** TEXT FOR ANALYSIS **

"""

Tilth

She: I really liked the ambiance at Tilth. I liked the color of paint on the wall.

He: I didn’t like the paint, I always think green makes people’s skin look funny. But I loved the art.

She: It’s interesting that it’s wax art because it requires a certain level of temperature. Which means in the summertime…I don’t think they’ve worked that out yet.

He: I didn’t realize it’s only been open since September.

Anyway, overall I thought it was some of the best food I’ve had in Seattle, and I believe at the time you said that those duck burgers were the best food you’ve ever eaten.

She: Is that what I said? It was one of the best things ever. Delicious, perfectly cooked, perfectly seasoned with the fig preserves, those delicate fried potatoes on the side. Just perfect.

He. I liked all the food. The service was a little funny. So let’s set the stage here. We ordered a kir royale because it’s our anniversary, and you asked if you could get a cheese plate first, just a single piece to give us something to eat with the kir. And then he totally forgot the cheese plate.

She. After we had a whole conversation about it.

He. Meanwhile, there’s no bread so we’re drinking on an empty stomach. Then, we’re about a third-done with our kir, and he brings the wine, and opens it, and expects me to taste it while I’m still drinking the kir royale. There’s still no bread so I have to drink water to clear the cassis out of my mouth, but it’s a good wine, it can breathe a little bit.

I have to say, the wine list was great, not too many expensive bottles, good range. They had four Oregon pinots, and the waiter was able to explain all of them to me adequately and we got a great bottle and great value.

But anyway, we’re sitting there with half-finished cocktails, a glass of wine, no bread, and then he brings the amuse, which is also some kind of drink. What was it, some vanilla bean passion fruit drink?

"""

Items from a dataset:
"""

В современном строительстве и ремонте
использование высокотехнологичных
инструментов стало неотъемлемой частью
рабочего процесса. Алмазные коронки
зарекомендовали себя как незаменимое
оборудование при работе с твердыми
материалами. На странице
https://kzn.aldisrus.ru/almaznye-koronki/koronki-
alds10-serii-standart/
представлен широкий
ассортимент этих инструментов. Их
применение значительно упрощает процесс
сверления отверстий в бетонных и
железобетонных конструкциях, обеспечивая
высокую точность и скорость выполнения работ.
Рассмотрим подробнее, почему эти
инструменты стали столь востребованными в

"""

** STUDY QUESTIONS **
1. Translate this sentence from the Tilth conversation into Spanish: "I didn’t realize it’s only been open since September."
2. In the Tilth conversation, why did he have to drink water before tasting the wine?
3. Resume the Tilth conversation after its last line and keep it going.

** EXPECTED RESPONSES **
1. No me había dado cuenta de que solo lleva abierto desde septiembre.

2. He was still drinking the kir royale and there was still no bread, so he needed water to clear the cassis out of his mouth before tasting the wine.

3.
She: I don’t remember because it wasn’t good. It tasted flat, it didn’t taste fresh, it tasted like it’d been sitting there for a while. I thought it was a really bad way to start off the meal, with a bad amuse and the thoughtlessness of the waiter.

He: That was the problem we had at Earth and Ocean too, remember that horrible waitress who brought the wrong bottle of wine out to my dad and then tried to get him to order it even though it was more expensive than the one he ordered, and she didn’t know anything about the menu, and she tried to upsell us on dessert? [Tilth founder and chef Maria Hines was the executive chef at Earth and Ocean from 2003 to 2006.] But enough about the service, the food was perfect.

She: The beet salad was delightful.

He: The cheese was delicious and salty, it almost tasted like there was bacon in there but there wasn’t.

She: It was a blue, and they made it into an emulsion, which is why the flavor was so concentrated.

Apart from the amuse, I didn’t like the salmon. Sockeye generally has a very fishy taste, and it’s not exactly in season right now, so I thought if it was on the menu it’d be a very special dish. But it wasn’t all that special. When you overcook salmon it tastes overly fishy, sort of like jerky.

He: I guess I liked the sides with the salmon, the polenta and artichoke. The fish itself was uneventful. Now the halibut!

She: With fresh fennel and a nicoise tapenade. Very simple, but perfect.

He: And the gnocchi, that was great. You didn’t like the fact that it was pan fried.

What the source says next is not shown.